# Problem statement
Scan the records below for the line containing "26-07-31 02:07:44" and the line containing "es una mantequilla clarificada elaborada". Copy both, plus every line between, exactly.

Records drawn from a dataset:
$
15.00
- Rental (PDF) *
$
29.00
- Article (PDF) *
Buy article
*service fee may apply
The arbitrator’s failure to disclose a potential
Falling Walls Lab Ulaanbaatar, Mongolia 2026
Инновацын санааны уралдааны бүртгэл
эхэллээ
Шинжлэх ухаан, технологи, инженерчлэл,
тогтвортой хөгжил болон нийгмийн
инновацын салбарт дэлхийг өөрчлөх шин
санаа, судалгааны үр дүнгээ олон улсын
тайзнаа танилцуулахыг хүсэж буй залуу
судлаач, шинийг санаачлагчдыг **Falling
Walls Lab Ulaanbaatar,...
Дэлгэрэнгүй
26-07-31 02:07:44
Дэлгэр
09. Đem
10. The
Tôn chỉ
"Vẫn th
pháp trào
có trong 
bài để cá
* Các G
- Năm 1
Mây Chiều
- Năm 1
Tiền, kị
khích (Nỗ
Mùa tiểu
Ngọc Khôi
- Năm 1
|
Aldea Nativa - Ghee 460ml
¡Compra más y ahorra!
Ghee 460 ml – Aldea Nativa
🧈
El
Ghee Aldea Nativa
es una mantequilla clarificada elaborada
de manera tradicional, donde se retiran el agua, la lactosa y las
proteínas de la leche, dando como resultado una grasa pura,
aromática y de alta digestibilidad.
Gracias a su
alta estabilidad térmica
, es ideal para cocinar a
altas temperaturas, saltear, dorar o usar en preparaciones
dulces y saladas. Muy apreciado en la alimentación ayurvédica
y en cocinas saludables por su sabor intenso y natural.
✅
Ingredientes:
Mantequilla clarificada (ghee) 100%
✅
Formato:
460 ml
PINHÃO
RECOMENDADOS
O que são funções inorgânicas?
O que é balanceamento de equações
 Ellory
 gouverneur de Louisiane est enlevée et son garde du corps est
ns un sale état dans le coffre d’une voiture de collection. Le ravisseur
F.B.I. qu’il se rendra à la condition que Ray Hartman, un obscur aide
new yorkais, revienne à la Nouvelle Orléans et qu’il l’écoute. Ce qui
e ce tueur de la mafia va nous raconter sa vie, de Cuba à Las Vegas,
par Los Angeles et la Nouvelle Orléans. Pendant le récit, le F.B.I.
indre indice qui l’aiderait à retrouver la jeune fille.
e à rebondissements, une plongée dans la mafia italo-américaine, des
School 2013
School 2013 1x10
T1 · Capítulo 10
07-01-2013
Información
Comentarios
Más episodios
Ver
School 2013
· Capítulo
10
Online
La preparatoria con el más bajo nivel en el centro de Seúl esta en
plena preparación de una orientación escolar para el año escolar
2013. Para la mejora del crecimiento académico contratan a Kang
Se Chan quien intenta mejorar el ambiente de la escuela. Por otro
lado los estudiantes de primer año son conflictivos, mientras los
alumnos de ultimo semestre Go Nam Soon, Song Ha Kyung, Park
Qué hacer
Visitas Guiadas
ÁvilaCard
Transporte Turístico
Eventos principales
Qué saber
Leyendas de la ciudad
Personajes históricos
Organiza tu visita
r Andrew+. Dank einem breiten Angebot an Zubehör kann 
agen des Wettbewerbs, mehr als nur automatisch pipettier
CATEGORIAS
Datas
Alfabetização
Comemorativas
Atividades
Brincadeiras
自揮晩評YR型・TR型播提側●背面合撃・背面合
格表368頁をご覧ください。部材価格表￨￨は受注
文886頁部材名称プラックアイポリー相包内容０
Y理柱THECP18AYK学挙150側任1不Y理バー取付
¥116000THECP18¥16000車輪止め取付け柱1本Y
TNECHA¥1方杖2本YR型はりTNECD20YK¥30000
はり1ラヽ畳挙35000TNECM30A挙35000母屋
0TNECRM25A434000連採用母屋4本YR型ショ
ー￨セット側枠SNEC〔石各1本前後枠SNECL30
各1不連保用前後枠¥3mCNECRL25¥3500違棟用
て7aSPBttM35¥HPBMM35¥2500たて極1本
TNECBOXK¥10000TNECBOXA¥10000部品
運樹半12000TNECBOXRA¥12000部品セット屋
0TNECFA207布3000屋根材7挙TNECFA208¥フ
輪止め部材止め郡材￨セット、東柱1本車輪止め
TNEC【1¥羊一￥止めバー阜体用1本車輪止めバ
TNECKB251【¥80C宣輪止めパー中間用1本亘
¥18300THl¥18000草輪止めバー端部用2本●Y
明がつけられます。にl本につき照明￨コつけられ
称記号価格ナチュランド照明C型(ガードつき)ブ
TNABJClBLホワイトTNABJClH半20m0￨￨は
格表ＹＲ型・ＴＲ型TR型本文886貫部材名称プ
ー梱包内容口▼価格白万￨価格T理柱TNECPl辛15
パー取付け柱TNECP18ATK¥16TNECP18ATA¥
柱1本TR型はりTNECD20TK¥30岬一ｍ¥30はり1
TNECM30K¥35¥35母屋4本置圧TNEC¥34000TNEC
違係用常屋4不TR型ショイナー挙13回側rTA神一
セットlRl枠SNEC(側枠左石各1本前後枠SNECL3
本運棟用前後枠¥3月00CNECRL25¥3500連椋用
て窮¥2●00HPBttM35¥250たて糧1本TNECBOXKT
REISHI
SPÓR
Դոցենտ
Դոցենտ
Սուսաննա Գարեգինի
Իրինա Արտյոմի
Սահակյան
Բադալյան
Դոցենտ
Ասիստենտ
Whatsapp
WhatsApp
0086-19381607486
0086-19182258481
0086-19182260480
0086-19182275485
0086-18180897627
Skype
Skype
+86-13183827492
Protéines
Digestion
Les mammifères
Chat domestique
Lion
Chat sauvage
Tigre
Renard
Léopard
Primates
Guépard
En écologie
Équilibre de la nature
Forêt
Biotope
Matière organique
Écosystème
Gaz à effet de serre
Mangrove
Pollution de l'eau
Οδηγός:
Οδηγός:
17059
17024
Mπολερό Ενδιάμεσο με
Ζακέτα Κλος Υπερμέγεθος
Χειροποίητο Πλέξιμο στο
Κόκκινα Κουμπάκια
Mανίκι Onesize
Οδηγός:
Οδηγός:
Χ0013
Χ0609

# Response to this exercise
26-07-31 02:07:44
Дэлгэр
09. Đem
10. The
Tôn chỉ
"Vẫn th
pháp trào
có trong 
bài để cá
* Các G
- Năm 1
Mây Chiều
- Năm 1
Tiền, kị
khích (Nỗ
Mùa tiểu
Ngọc Khôi
- Năm 1
|
Aldea Nativa - Ghee 460ml
¡Compra más y ahorra!
Ghee 460 ml – Aldea Nativa
🧈
El
Ghee Aldea Nativa
es una mantequilla clarificada elaborada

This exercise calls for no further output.